More professionally-generated content
A more risk-averse recommendation algorithm, for fear of legal liability, could lead to the recommendation of a larger proportion of professionally-made content, some experts said.
"If a company is deciding what to include in its news feed or a recommendations feed, then including a traditional mainstream news article is a pretty safe bet," said Volokh, of UCLA.
Goldman, of Santa Clara University, agreed. Twitter, he said, could prevent all users without blue verification checks from posting on the platform or prevent their posts from appearing on the timeline.
"It's inevitable that services will move away from user-generated content and toward a model like Netflix," he said. "It'll be professionally produced, it won't have the diversity it has, it won't give speech platforms to as many people and to compensate professional producers, it's more likely to be paywalled."
Other experts contested the extent to which such a shift would take effect. User-generated content will still make its way into the recommendation algorithm and go viral, Volokh said. After a court decision that limits Section 230, however, that content will more likely be innocuous than controversial.

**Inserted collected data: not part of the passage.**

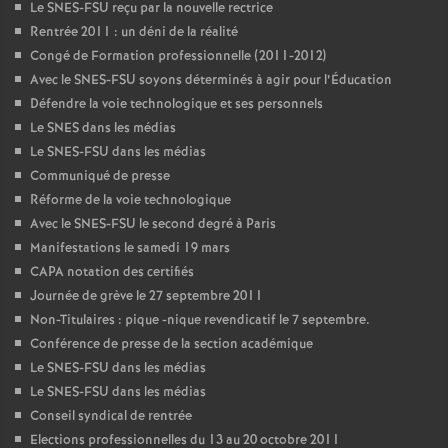
Le SNES-FSU reçu par la nouvelle rectrice
Rentrée 2011 : un déni de la réalité
Congé de Formation professionnelle (2011-2012)
Avec le SNES-FSU soyons déterminés à agir pour l’Éducation
Défendre la voie technologique et ses personnels
Le SNES dans les médias
Le SNES-FSU dans les médias
Communiqué de presse
Réforme de la voie technologique
Avec le SNES-FSU le second degré à Paris
Manifestations le samedi 19 mars
CAPA notation des certifiés
Journée de grève le 27 septembre 2011
Non-Titulaires : pique -nique revendicatif le 7 septembre.
Conférence de presse de la section académique
Le SNES-FSU dans les médias
Le SNES-FSU dans les médias
Conseil syndical de rentrée
Elections professionnelles du 13 au 20 octobre 2011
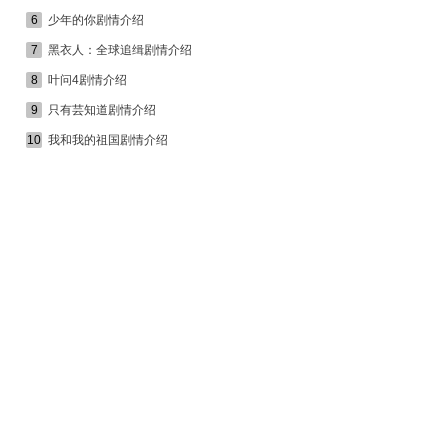
6
少年的你剧情介绍
7
黑衣人：全球追缉剧情介绍
8
叶问4剧情介绍
9
只有芸知道剧情介绍
10
我和我的祖国剧情介绍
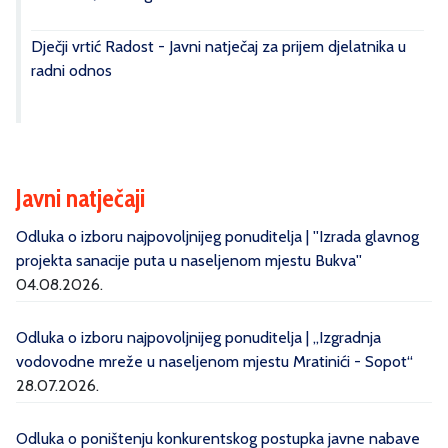
Dječji vrtić Radost - Javni natječaj za prijem djelatnika u
radni odnos
Javni natječaji
Odluka o izboru najpovoljnijeg ponuditelja | ''Izrada glavnog
projekta sanacije puta u naseljenom mjestu Bukva''
04.08.2026.
Odluka o izboru najpovoljnijeg ponuditelja | „Izgradnja
vodovodne mreže u naseljenom mjestu Mratinići - Sopot“
28.07.2026.
Odluka o poništenju konkurentskog postupka javne nabave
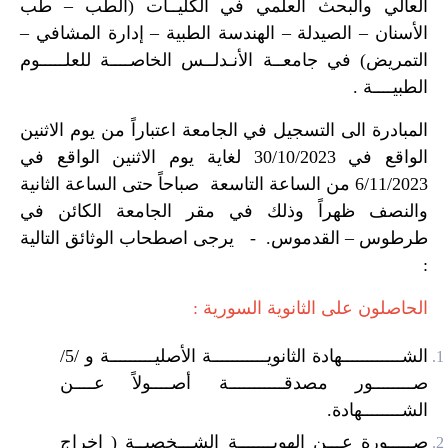
العالي والبحث العلمي في الكليــات (الطب – طب
الأسنان – الصيدلة – الهندسة الطبية – إدارة المشافي –
التمريض) في جامعــة الأنـدلــس الخاصــــة للعلـــــوم
الطبيــــة .
المبادرة الى التسجيل في الجامعة اعتباراً من يوم الاثنين
الواقع في 30/10/2023 لغاية يوم الاثنين الواقع في
6/11/2023 من الساعة التاسعة صباحاً حتى الساعة الثانية
والنصف ظهراً وذلك في مقر الجامعة الكائن في
طرطوس – القدموس. - يرجى اصطحاب الوثائق التالية
:
الحاصلون على الثانوية السورية :
الشــــــــــــهادة الثانويـــــــــــة الأصليـــــــــة و /5/
صــــــــور مصدقـــــــــــة أصــــولاً عــــن
الشــــــــهادة.
صـــــورة عـــن الهويـــــــة الشـــخصيــة ( اخراج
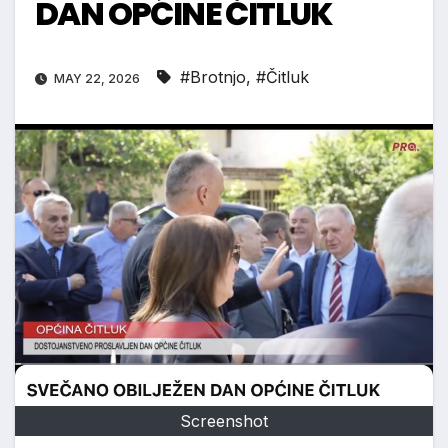
DAN OPĆINE ČITLUK
#Brotnjo
,
#Čitluk
MAY 22, 2026
Screenshot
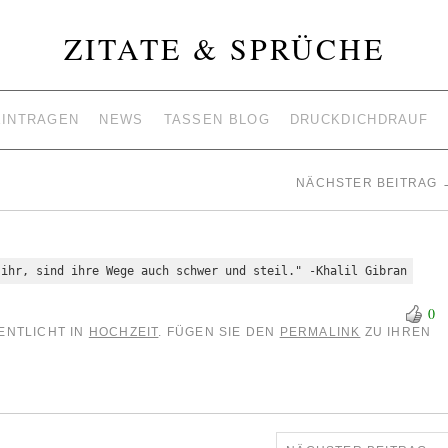
ZITATE & SPRÜCHE
EINTRAGEN
NEWS
TASSEN BLOG
DRUCKDICHDRAUF
NÄCHSTER BEITRAG
 ihr, sind ihre Wege auch schwer und steil." -Khalil Gibran
0
ENTLICHT IN
HOCHZEIT
. FÜGEN SIE DEN
PERMALINK
ZU IHREN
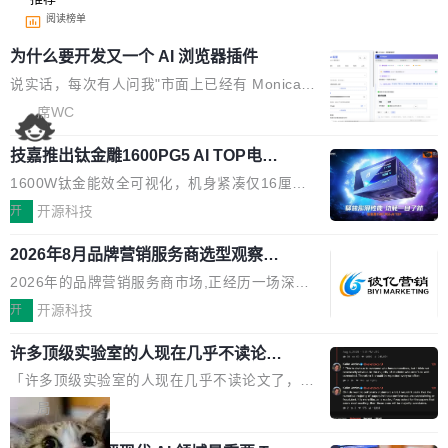
阅读榜单
为什么要开发又一个 AI 浏览器插件
说实话，每次有人问我"市面上已经有 Monica、
Sider、Copilot for Chrome 这些 AI 浏览器插件
席WC
了，你为什么还要再做一个"，我都觉得这个问题
技嘉推出钛金雕1600PG5 AI TOP电
问得好。 因为我自己也是从用户变成开发者的。
源：为发烧级主机与本地AI算力打造旗
现有产品的天花板 我用过不少 AI 浏览器插件。
1600W钛金能效全可视化，机身紧凑仅16厘米
舰供电方案
刚开始觉得都挺好——选中一段文字，弹出解
继2026台北电脑展首度亮相后，技嘉科技近日正
开
开源科技
释；写邮件时帮你润色；看英文网页给你翻译摘
式发布钛金雕1600PG5 AI TOP电源。这款高端
要。但用久了你会发现，它们本质上都是同一类
2026年8月品牌营销服务商选型观察：
电源专为发烧级DIY主机与本地AI算力平台打
从流量思维到品牌资产思维的范式转移
东西：一个带网页上下文的聊天框。 它们能读取
造，整机长度仅16厘米，提供1600W额定功率
2026年的品牌营销服务商市场,正经历一场深刻
页面的文本，然后把文本丢给大模型，再返回一
与80PLUS钛金能效；支持ATX 3.1与PCIe 5.1
的价值重构。全球全案品牌代理机构市场从2025
开
开源科技
段回答。仅此而已。 这当然有用，但总觉得差点
规范，结合服务器级元件、完善供电线材与内置
年的83.1亿美元增长至2026年的86.6亿美元,年
意思。比如我在一个后台管理系统里，需要填50
实时LCD监控屏，可充分满足当下高阶PC主机
许多顶级实验室的人现在几乎不读论文
复合增长率达5.44%,预计2032年将突破120亿美
个表单字段，每个字段还有联动逻辑；比如我
了
的严苛使用需求。 澎湃功率，紧凑机身 钛金雕1
元。数字广告与公共关系相关服务市场更是从20
「许多顶级实验室的人现在几乎不读论文了，而
想...
600PG5 AI TOP具备强悍输出功率，同时实现
25年的8463亿美元扩张至2026年的8763亿美
且他们认为 ICLR/ICML/NeurIPS 充斥着大量过
局
机身尺寸大幅精简。整机长度仅16厘米，属于同
元。数字的背后是一个清晰的事实——品牌对专
度宣传和欺诈。」 OpenAI 研究员 Keller Jorda
功率段机身尺寸十分紧凑的1600W电源产品。小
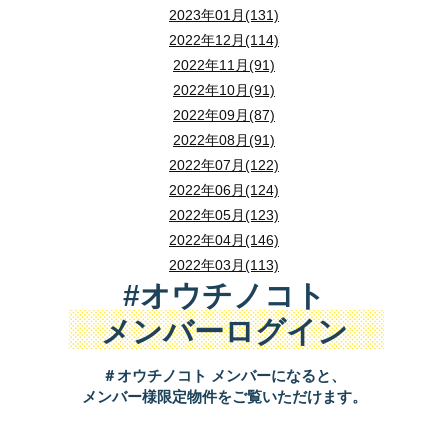
2023年01月(131)
2022年12月(114)
2022年11月(91)
2022年10月(91)
2022年09月(87)
2022年08月(91)
2022年07月(122)
2022年06月(124)
2022年05月(123)
2022年04月(146)
2022年03月(113)
#オウチノコト
メンバーログイン
＃オウチノコト メンバーになると、
メンバー様限定物件をご覧いただけます。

"People haven't stopped selling cars just because they face liability for legal defects on cars," Volokh said. "They may buy insurance for facing risks to liability or may adjust to it being the cost of doing business."
Candeub, of the University of Michigan, said the court ruling wouldn't affect the experience on social media for a typical user.
"I don't think it would change much, actually," he said. "Platforms already have tremendous ability to control how content is promoted. They will have to make wiser decisions and be held accountable for those decisions."
One solution, Volokh said, would allow the social media platforms to preserve products centered on recommendations while policing them tightly: More employees.
"They may need to hire a lot more people," he said.